Por más que lo intente, no puedo cambiar lo que soy. Jamás podré. He guardado
este secreto desde el inicio y me carcome no poder contárselo a nadie. Me
encuentro extraviado, alienado de toda conexión humana real. Nada es lo que
parece conmigo. Nadie sabe lo que realmente pasa por mi cabeza. No saben de la
ira, del deseo de destruir todo a mi paso, de la doble vida que llevo.
He
tomado una decisión, si acaso decir eso es correcto. Fue una idea fugaz, como
aquellas que acudían a mi mente meses antes de tomar mi primera vida. Piso el
acelerador hasta el fondo, rugiendo con el motor, buscando explotar junto con
el. Pienso en mi familia y amigos, en lo que se dirá de mí después de que haya
partido al infierno. En la fiesta de bienvenida que me darán espíritus y
demonios cuando vaya a reunirme con ellos como un igual. Sólo puede ser de ese
modo. Sólo así lograré conseguir paz.
Las
curvas en el mirador de la ciudad son cada vez más angostas. La adrenalina
dicta mi rumbo y sólo me queda abandonarme a sus instintos. Desabrocho el
cinturón de seguridad, no tiene caso jugar con mi vida si no voy a salir
perdiendo, ganando, ya nada tiene sentido. Río y grito con cada curva que logro
superar sin impactarme contra los muros de contención. No hay necesidad de
dejar explicaciones atrás. Nadie podría comprenderlo, ni yo mismo puedo
hacerlo.
Alcanzo
altura, como los halcones alzan el vuelo antes de abalanzarse sobre su presa en
el suelo.

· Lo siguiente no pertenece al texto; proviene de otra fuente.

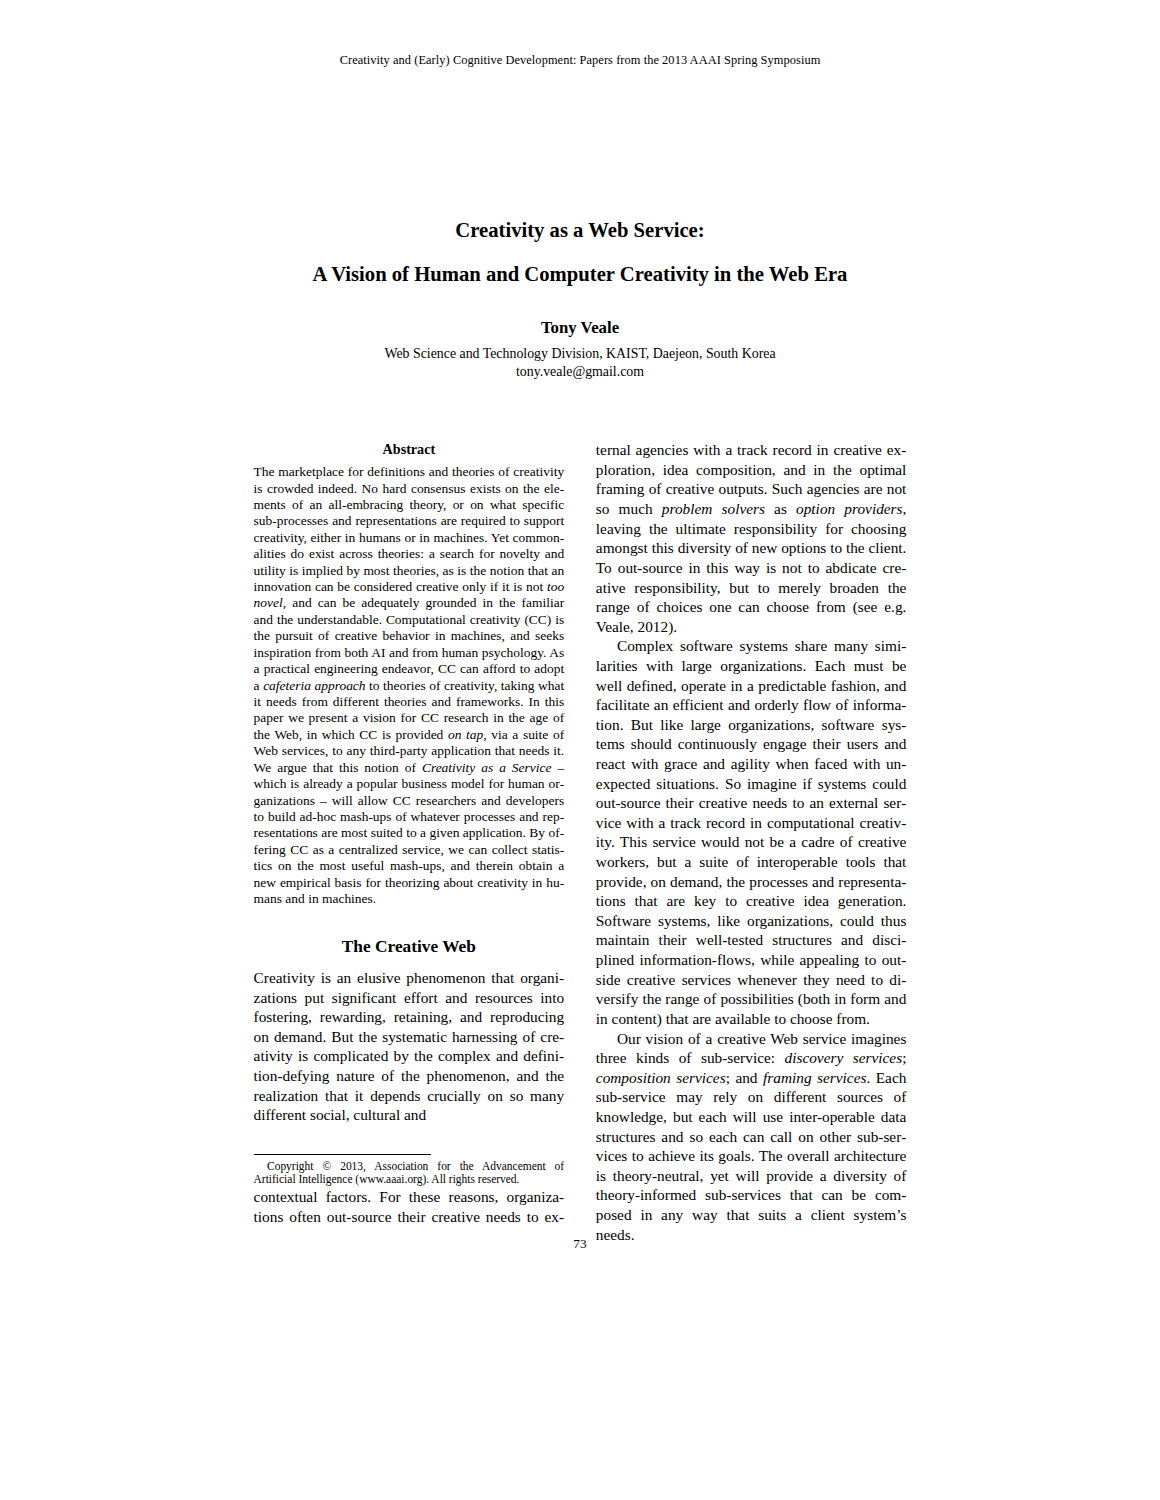Creativity and (Early) Cognitive Development: Papers from the 2013 AAAI Spring Symposium
Creativity as a Web Service:A Vision of Human and Computer Creativity in the Web Era
Tony Veale
Web Science and Technology Division, KAIST, Daejeon, South Koreatony.veale@gmail.com
Abstract
The marketplace for definitions and theories of creativity is crowded indeed. No hard consensus exists on the elements of an all-embracing theory, or on what specific sub-processes and representations are required to support creativity, either in humans or in machines. Yet commonalities do exist across theories: a search for novelty and utility is implied by most theories, as is the notion that an innovation can be considered creative only if it is not too novel, and can be adequately grounded in the familiar and the understandable. Computational creativity (CC) is the pursuit of creative behavior in machines, and seeks inspiration from both AI and from human psychology. As a practical engineering endeavor, CC can afford to adopt a cafeteria approach to theories of creativity, taking what it needs from different theories and frameworks. In this paper we present a vision for CC research in the age of the Web, in which CC is provided on tap, via a suite of Web services, to any third-party application that needs it. We argue that this notion of Creativity as a Service – which is already a popular business model for human organizations – will allow CC researchers and developers to build ad-hoc mash-ups of whatever processes and representations are most suited to a given application. By offering CC as a centralized service, we can collect statistics on the most useful mash-ups, and therein obtain a new empirical basis for theorizing about creativity in humans and in machines.
The Creative Web
Creativity is an elusive phenomenon that organizations put significant effort and resources into fostering, rewarding, retaining, and reproducing on demand. But the systematic harnessing of creativity is complicated by the complex and definition-defying nature of the phenomenon, and the realization that it depends crucially on so many different social, cultural and
Copyright © 2013, Association for the Advancement of Artificial Intelligence (www.aaai.org). All rights reserved.
contextual factors. For these reasons, organizations often out-source their creative needs to external agencies with a track record in creative exploration, idea composition, and in the optimal framing of creative outputs. Such agencies are not so much problem solvers as option providers, leaving the ultimate responsibility for choosing amongst this diversity of new options to the client. To out-source in this way is not to abdicate creative responsibility, but to merely broaden the range of choices one can choose from (see e.g. Veale, 2012).
Complex software systems share many similarities with large organizations. Each must be well defined, operate in a predictable fashion, and facilitate an efficient and orderly flow of information. But like large organizations, software systems should continuously engage their users and react with grace and agility when faced with unexpected situations. So imagine if systems could out-source their creative needs to an external service with a track record in computational creativity. This service would not be a cadre of creative workers, but a suite of interoperable tools that provide, on demand, the processes and representations that are key to creative idea generation. Software systems, like organizations, could thus maintain their well-tested structures and disciplined information-flows, while appealing to outside creative services whenever they need to diversify the range of possibilities (both in form and in content) that are available to choose from.
Our vision of a creative Web service imagines three kinds of sub-service: discovery services; composition services; and framing services. Each sub-service may rely on different sources of knowledge, but each will use inter-operable data structures and so each can call on other sub-services to achieve its goals. The overall architecture is theory-neutral, yet will provide a diversity of theory-informed sub-services that can be composed in any way that suits a client system’s needs.
73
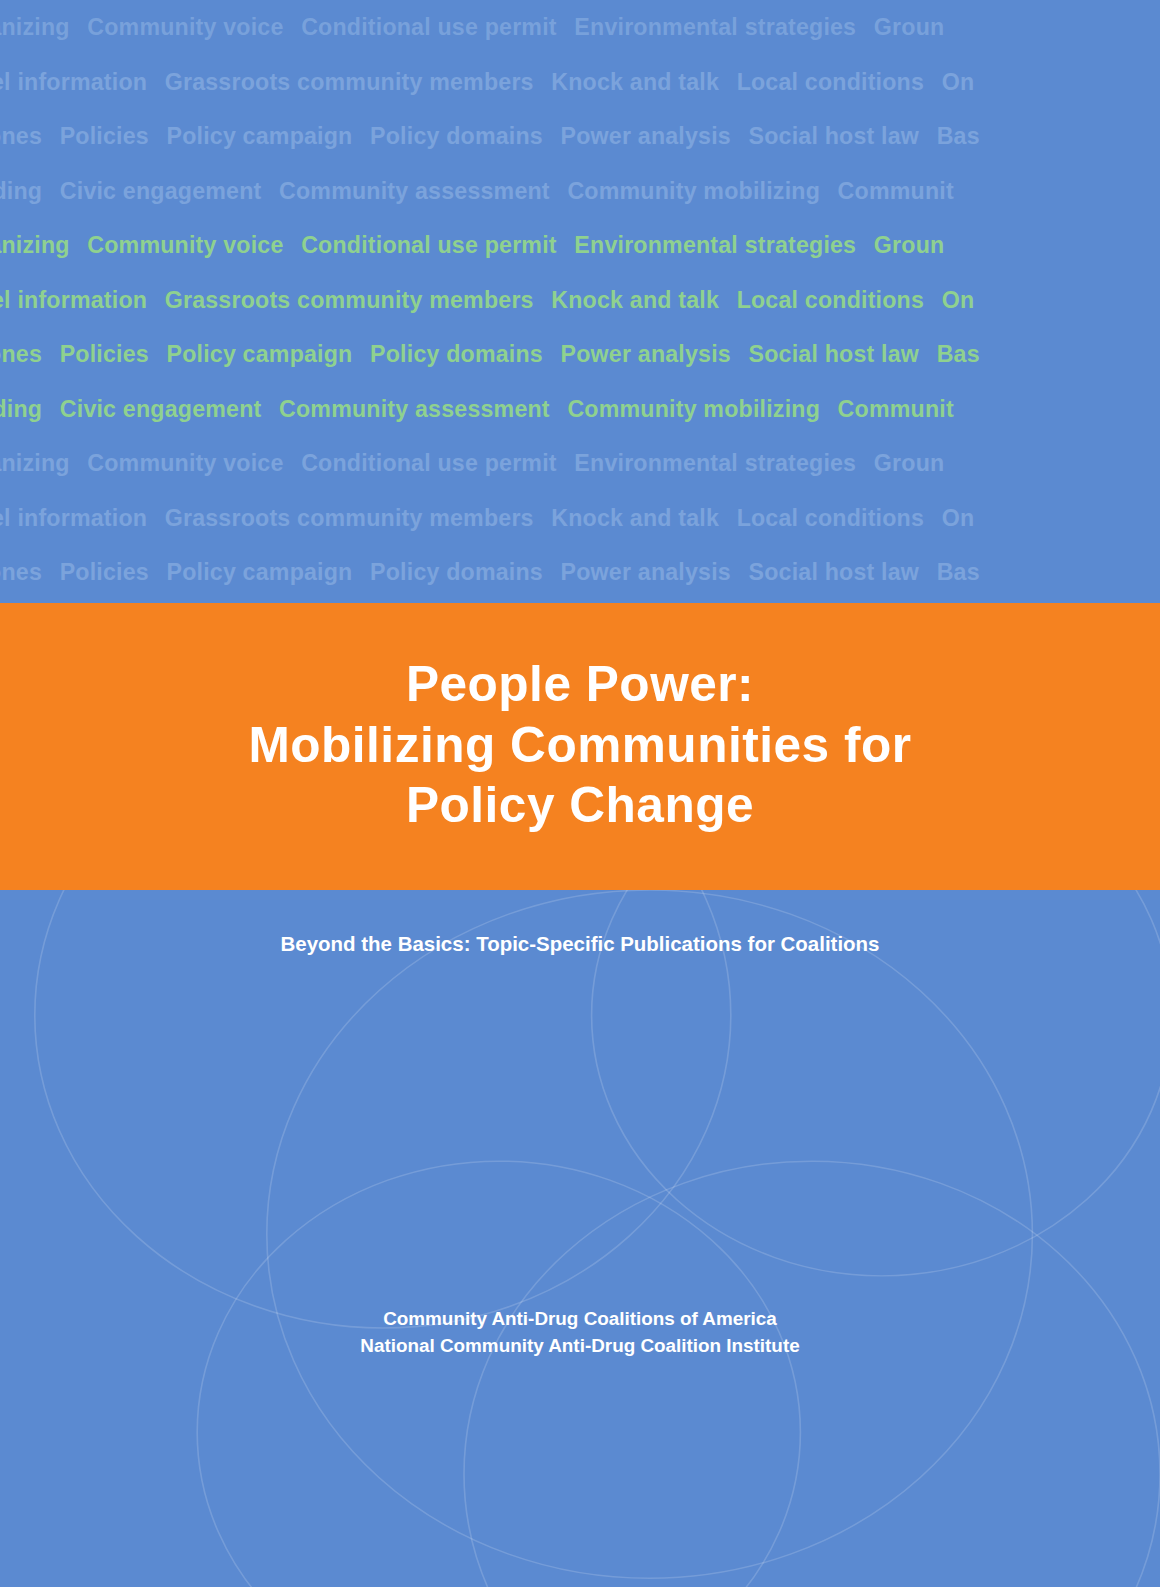rganizing Community voice Conditional use permit Environmental strategies Groun
evel information Grassroots community members Knock and talk Local conditions On
n-ones Policies Policy campaign Policy domains Power analysis Social host law Bas
uilding Civic engagement Community assessment Community mobilizing Communit
rganizing Community voice Conditional use permit Environmental strategies Groun
evel information Grassroots community members Knock and talk Local conditions On
n-ones Policies Policy campaign Policy domains Power analysis Social host law Bas
uilding Civic engagement Community assessment Community mobilizing Communit
rganizing Community voice Conditional use permit Environmental strategies Groun
evel information Grassroots community members Knock and talk Local conditions On
n-ones Policies Policy campaign Policy domains Power analysis Social host law Bas
uilding Civic engagement Community assessment Community mobilizing Communit
rganizing Community voice Conditional use permit Environmental strategies Groun
evel information Grassroots community members Knock and talk Local conditions On
n-ones Policies Policy campaign Policy domains Power analysis Social host law Bas
uilding Civic engagement Community assessment Community mobilizing Communit
rganizing Community voice Conditional use permit Environmental strategies Groun
People Power: Mobilizing Communities for Policy Change
Beyond the Basics: Topic-Specific Publications for Coalitions
Community Anti-Drug Coalitions of America
National Community Anti-Drug Coalition Institute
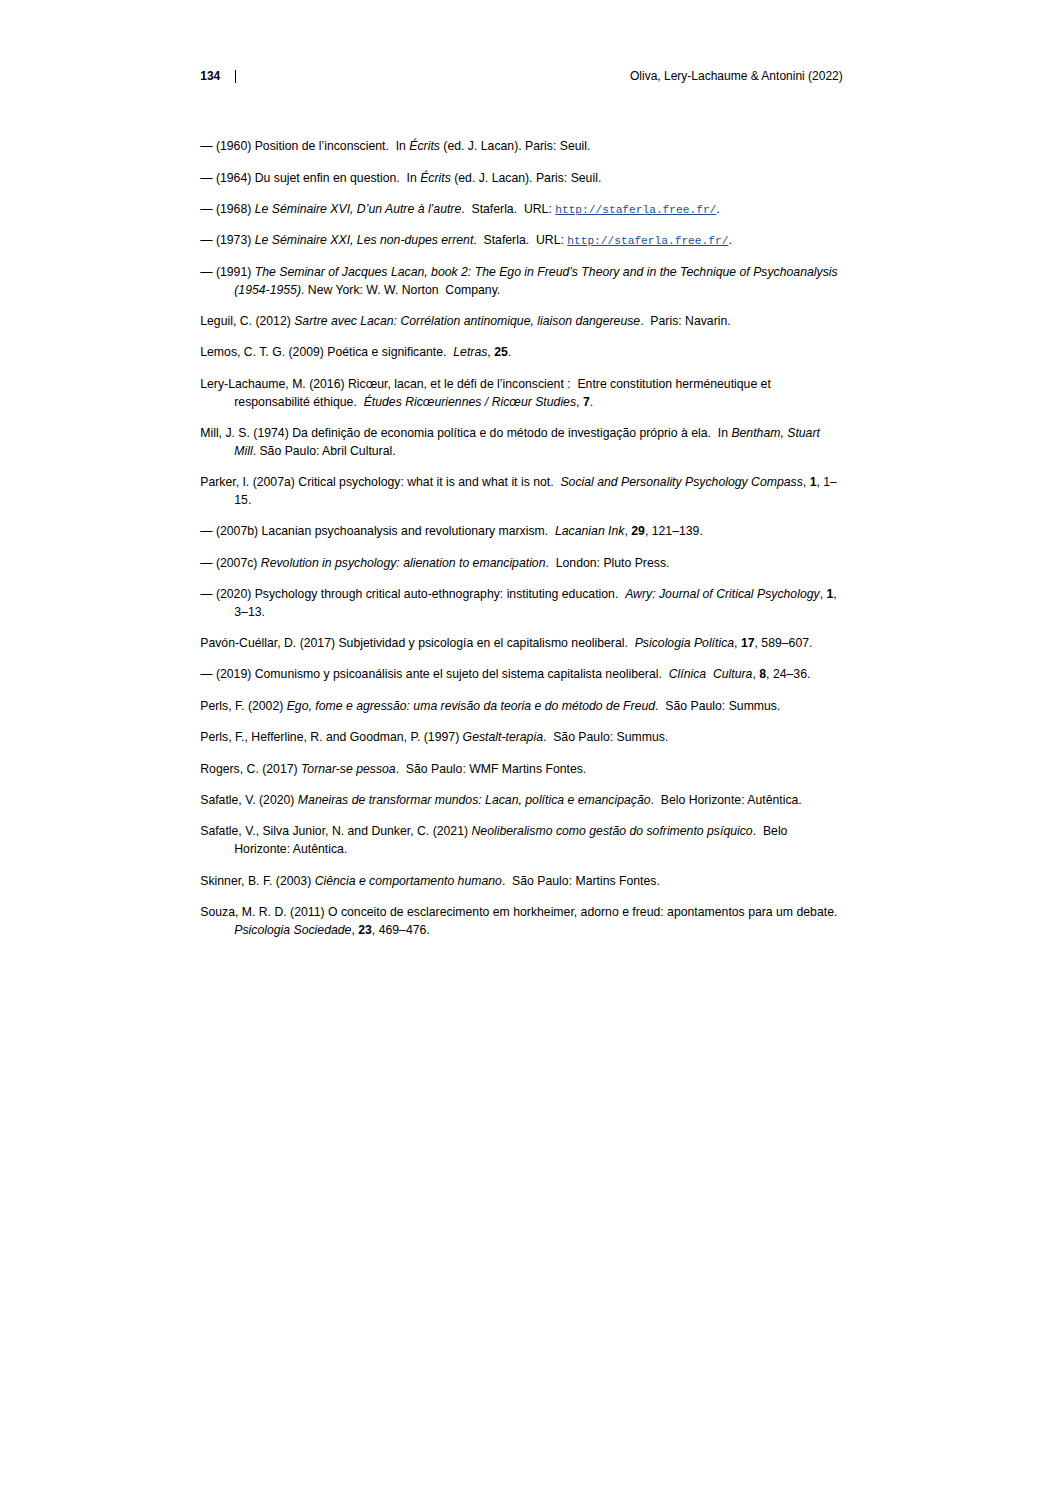134 Oliva, Lery-Lachaume & Antonini (2022)
— (1960) Position de l’inconscient. In Écrits (ed. J. Lacan). Paris: Seuil.
— (1964) Du sujet enfin en question. In Écrits (ed. J. Lacan). Paris: Seuil.
— (1968) Le Séminaire XVI, D’un Autre à l’autre. Staferla. URL: http://staferla.free.fr/.
— (1973) Le Séminaire XXI, Les non-dupes errent. Staferla. URL: http://staferla.free.fr/.
— (1991) The Seminar of Jacques Lacan, book 2: The Ego in Freud’s Theory and in the Technique of Psychoanalysis (1954-1955). New York: W. W. Norton Company.
Leguil, C. (2012) Sartre avec Lacan: Corrélation antinomique, liaison dangereuse. Paris: Navarin.
Lemos, C. T. G. (2009) Poética e significante. Letras, 25.
Lery-Lachaume, M. (2016) Ricœur, lacan, et le défi de l’inconscient : Entre constitution herméneutique et responsabilité éthique. Études Ricœuriennes / Ricœur Studies, 7.
Mill, J. S. (1974) Da definição de economia política e do método de investigação próprio à ela. In Bentham, Stuart Mill. São Paulo: Abril Cultural.
Parker, I. (2007a) Critical psychology: what it is and what it is not. Social and Personality Psychology Compass, 1, 1–15.
— (2007b) Lacanian psychoanalysis and revolutionary marxism. Lacanian Ink, 29, 121–139.
— (2007c) Revolution in psychology: alienation to emancipation. London: Pluto Press.
— (2020) Psychology through critical auto-ethnography: instituting education. Awry: Journal of Critical Psychology, 1, 3–13.
Pavón-Cuéllar, D. (2017) Subjetividad y psicología en el capitalismo neoliberal. Psicologia Política, 17, 589–607.
— (2019) Comunismo y psicoanálisis ante el sujeto del sistema capitalista neoliberal. Clínica Cultura, 8, 24–36.
Perls, F. (2002) Ego, fome e agressão: uma revisão da teoria e do método de Freud. São Paulo: Summus.
Perls, F., Hefferline, R. and Goodman, P. (1997) Gestalt-terapia. São Paulo: Summus.
Rogers, C. (2017) Tornar-se pessoa. São Paulo: WMF Martins Fontes.
Safatle, V. (2020) Maneiras de transformar mundos: Lacan, política e emancipação. Belo Horizonte: Autêntica.
Safatle, V., Silva Junior, N. and Dunker, C. (2021) Neoliberalismo como gestão do sofrimento psíquico. Belo Horizonte: Autêntica.
Skinner, B. F. (2003) Ciência e comportamento humano. São Paulo: Martins Fontes.
Souza, M. R. D. (2011) O conceito de esclarecimento em horkheimer, adorno e freud: apontamentos para um debate. Psicologia Sociedade, 23, 469–476.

Soy un halcón, un depredador. Eso nadie lo podrá cambiar. No importa
cuánto lo intenten. No importa cuánto traten de convencerse de lo contrario. He
llegado al fin de mi camino, literalmente. El primer impacto, contra la barra
metálica que delimita el mirador, me confirma que es muy tarde para dar marcha
atrás. Esta era la única conclusión lógica, terminar al fondo del barranco
acompañado por las dos últimas mujeres que me hicieron sentir vivo. Encontrarán
sus cuerpos en el maletero, creando más preguntas dentro del sinsentido de mi
muerte. Ya habrá tiempo para explicaciones, sólo que no seré yo quien tenga que
traer luz a la oscuridad en la que me he sumergido.